Between the line containing "ientale anche impianti di piccola taglia." and the line containing "razione alla scorsa" lies a run of lines; give that run again exactly, with both of those lines, and nothing else from the entries below.
Record extracts: Begin
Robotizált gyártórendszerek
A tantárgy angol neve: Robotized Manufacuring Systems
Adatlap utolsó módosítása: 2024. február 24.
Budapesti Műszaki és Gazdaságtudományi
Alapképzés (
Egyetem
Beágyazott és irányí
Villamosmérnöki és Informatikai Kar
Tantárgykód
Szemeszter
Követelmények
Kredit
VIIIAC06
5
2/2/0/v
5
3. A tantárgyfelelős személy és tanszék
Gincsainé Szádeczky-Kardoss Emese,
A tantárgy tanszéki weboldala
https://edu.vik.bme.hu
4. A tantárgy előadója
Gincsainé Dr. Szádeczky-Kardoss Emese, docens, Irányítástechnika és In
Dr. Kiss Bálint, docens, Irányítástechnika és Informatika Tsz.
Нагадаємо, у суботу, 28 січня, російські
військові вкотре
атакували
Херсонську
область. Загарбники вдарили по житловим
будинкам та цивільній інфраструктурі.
Record extracts: End
Record extracts: Begin
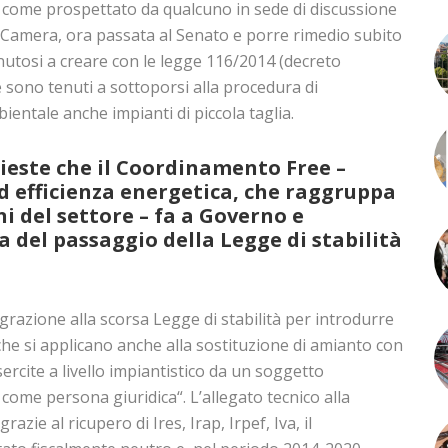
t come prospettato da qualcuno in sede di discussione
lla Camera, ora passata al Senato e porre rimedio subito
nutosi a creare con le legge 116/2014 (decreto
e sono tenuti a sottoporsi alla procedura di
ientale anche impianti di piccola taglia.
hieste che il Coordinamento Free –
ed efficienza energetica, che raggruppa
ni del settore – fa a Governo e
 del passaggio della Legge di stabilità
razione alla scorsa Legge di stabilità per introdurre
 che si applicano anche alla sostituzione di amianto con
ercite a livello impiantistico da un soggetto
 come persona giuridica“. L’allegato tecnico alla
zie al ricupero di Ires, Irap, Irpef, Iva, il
Record extracts: End
*Your response*.
ientale anche impianti di piccola taglia.
hieste che il Coordinamento Free –
ed efficienza energetica, che raggruppa
ni del settore – fa a Governo e
 del passaggio della Legge di stabilità
razione alla scorsa Legge di stabilità per introdurre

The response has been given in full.